## SOURCE DATA
********

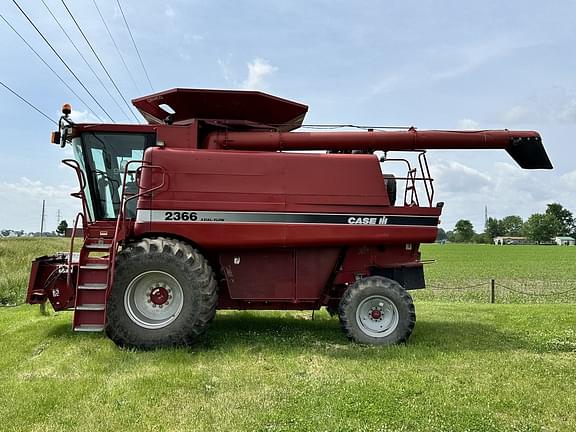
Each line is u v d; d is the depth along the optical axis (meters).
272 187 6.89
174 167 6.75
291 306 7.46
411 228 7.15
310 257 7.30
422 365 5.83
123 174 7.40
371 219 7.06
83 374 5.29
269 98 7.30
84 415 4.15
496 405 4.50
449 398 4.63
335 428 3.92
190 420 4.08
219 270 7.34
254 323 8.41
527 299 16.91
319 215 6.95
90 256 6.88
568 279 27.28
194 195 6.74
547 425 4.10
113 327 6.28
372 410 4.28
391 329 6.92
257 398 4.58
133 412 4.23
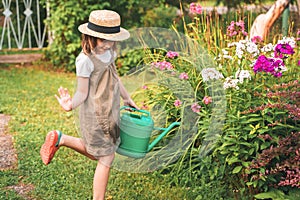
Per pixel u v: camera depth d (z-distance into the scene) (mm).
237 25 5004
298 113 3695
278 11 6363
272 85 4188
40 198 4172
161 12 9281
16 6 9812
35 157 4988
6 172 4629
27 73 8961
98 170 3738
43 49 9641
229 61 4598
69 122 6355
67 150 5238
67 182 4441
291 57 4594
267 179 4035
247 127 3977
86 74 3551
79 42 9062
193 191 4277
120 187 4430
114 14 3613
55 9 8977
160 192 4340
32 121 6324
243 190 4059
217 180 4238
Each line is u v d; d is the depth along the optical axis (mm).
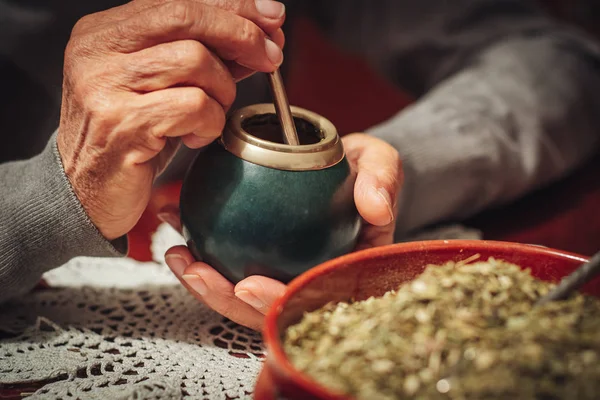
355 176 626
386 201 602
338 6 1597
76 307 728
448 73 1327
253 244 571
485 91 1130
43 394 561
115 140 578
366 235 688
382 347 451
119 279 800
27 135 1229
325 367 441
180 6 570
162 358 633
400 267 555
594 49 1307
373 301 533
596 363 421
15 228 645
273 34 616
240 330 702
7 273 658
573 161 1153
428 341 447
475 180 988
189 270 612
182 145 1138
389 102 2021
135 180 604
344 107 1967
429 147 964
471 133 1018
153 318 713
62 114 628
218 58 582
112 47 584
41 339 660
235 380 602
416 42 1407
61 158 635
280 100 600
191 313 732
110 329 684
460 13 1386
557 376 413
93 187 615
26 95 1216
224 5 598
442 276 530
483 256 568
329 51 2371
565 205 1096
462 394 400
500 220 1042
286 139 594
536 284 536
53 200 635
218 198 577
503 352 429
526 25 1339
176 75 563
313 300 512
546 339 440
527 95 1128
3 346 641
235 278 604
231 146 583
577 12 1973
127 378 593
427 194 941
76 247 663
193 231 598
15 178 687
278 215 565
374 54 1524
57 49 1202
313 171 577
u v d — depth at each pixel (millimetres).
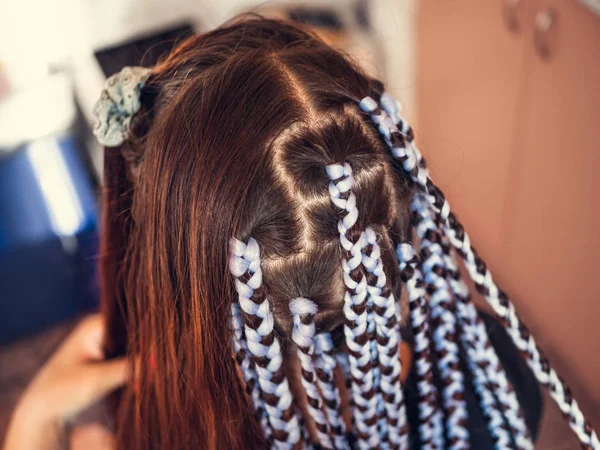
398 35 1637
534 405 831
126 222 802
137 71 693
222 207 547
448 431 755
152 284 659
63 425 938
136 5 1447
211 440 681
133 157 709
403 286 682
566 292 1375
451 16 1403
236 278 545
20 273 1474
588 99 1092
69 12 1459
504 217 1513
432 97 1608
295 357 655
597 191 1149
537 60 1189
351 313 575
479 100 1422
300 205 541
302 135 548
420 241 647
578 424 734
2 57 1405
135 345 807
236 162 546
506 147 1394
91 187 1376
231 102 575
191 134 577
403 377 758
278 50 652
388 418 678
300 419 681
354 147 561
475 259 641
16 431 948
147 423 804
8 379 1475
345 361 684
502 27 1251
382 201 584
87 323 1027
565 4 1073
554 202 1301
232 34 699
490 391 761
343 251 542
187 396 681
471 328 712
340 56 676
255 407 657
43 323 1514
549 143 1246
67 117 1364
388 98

********

## WHAT TO WORK ON
Everything from the line containing "403 377 758" to the last line of the material above must be copied exactly, and only that.

## RESULT OF THIS TASK
403 377 758
278 50 652
388 418 678
300 419 681
354 147 561
475 259 641
16 431 948
147 423 804
8 379 1475
345 361 684
502 27 1251
382 201 584
87 323 1027
565 4 1073
554 202 1301
232 34 699
490 391 761
343 251 542
187 396 681
471 328 712
340 56 676
255 407 657
43 323 1514
549 143 1246
67 117 1364
388 98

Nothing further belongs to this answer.